8) As a yet-to-be-published (how's that for optimism?) children's
writer, my question for you is: How do you KNOW for certain when your
story is done... perfect...flawless...? Is that only when it's printed
and bound between hard covers, or ?? Do you have a sense of completeness
or closure when you are satisfied with a story you've been working
on?
You never feel that a story is perfect or flawless.
And it isn’t. I have never written a flawless book and never will.
(And thank goodness; because if I did, why write another?) You simply
begin to feel that it is done, or at least as done as you can make it.
At that point I do feel a sense of satisfaction and completeness - but
it’s a false sense, because if I read a published book six months
later, or a year later - I then find things I wish I could change,
things I feel I could make better.
Hypothetically, then, if I held onto a manuscript for
a year - didn’t give it to the publisher right away when I thought it
"done" - I probably would see fixable flaws, revisions I’d
want to make. But then what? Then I’d give it to the publisher - and a
year after that, I’d read the published book, and AGAIN I’d see
changes to be made.
It could be a never-ending exercise. So the best
thing to do is finish, call it done, turn it in, and go on to the next
book.
9) What advice do you give to authors who would like to develop
their writing voice? What suggestions do you have for creating
self-discipline at writing?
As for "voice": I feel that you should write a
book as if you are writing a letter to a friend: telling about something
interesting, something meaningful, that has happened. It should be an
intimate and private telling, friend to friend. It should be YOU,
laughing, crying, teasing, angry, relating events, inviting your close
friend to pay attention, to empathize. That will be your voice, a
recognizable one.
The question about self-discipline is a tough one for
me. I don’t think self-discipline is a problem if you are doing work
that you love and that you feel is important. I can’t imagine anyplace
that I’d rather be than right here, at my desk.
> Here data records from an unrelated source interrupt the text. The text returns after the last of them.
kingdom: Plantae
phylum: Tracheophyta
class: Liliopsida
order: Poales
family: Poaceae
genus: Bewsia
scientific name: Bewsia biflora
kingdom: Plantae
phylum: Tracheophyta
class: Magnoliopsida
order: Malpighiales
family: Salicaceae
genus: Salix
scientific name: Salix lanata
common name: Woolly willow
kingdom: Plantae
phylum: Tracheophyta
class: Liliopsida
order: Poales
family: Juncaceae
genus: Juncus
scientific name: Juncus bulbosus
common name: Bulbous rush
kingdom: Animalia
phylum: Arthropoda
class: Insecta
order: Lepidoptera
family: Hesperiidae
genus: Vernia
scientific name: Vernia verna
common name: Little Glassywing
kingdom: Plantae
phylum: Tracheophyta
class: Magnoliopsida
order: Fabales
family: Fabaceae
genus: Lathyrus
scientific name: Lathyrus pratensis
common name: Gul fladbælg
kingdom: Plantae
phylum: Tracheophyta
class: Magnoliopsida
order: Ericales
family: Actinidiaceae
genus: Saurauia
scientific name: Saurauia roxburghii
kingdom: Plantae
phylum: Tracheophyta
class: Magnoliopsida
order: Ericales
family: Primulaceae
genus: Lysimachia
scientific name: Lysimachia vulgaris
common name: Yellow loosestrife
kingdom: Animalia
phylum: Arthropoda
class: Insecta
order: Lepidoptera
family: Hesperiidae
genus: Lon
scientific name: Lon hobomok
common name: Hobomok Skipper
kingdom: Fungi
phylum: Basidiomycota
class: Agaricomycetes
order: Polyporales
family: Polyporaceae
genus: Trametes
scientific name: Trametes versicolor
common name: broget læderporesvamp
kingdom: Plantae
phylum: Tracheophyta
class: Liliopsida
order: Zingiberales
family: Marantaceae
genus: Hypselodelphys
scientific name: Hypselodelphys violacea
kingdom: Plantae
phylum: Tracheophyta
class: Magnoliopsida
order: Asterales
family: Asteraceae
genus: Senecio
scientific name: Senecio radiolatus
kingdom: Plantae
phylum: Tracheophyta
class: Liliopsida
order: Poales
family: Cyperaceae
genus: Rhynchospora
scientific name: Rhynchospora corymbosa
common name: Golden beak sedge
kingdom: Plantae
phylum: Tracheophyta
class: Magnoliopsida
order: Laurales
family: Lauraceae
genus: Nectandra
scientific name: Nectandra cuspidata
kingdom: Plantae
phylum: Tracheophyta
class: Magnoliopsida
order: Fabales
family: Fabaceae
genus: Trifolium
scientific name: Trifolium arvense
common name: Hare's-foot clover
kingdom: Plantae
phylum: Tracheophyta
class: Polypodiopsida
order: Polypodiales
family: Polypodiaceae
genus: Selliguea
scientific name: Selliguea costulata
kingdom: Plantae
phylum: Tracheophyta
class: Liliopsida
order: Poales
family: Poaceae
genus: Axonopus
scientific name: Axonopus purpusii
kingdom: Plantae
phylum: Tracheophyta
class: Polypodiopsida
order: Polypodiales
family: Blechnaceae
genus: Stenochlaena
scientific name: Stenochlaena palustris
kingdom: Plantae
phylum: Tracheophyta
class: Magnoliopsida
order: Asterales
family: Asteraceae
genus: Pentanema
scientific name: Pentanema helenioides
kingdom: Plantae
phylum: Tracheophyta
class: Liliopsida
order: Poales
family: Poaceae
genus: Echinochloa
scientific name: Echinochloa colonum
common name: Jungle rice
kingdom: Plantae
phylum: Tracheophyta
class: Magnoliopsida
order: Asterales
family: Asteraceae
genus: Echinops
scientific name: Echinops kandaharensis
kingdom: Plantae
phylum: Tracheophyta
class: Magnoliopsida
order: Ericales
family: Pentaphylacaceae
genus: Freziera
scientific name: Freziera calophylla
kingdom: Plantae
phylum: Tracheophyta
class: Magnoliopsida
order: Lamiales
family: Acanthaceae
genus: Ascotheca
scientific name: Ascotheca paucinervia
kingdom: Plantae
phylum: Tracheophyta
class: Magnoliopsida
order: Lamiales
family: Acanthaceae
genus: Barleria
I need self-discipline
to make me get up and take the dog for a walk, or to cook dinner!
10) What changes would you make to The Giver if you could?
I wouldn’t change the ending, despite so many requests
for me to "explain" it (about 50% of my mail tells me they
like the ending as is). I left it ambiguous on purpose, so that readers
could bring their own thoughts to it.
But I would make the final third of the book - from
the place where Jonas rakes Gabriel and flees the community - longer. I
think that the escape section should have been a whole complex story in
itself; and as it is, it feels a little rushed to me. I was trying to
keep the book under 200 pages. Now I think that was an unnecessary
restriction that I placed on myself.
On the other hand - if I had extended that section,
made the book 250 pages long, it would not have been published until the
next year. And so it would probably not have won the Newbery Medal,
because WALK TWO MOONS was published that next year, and so...
I guess I was wise to quit when I did.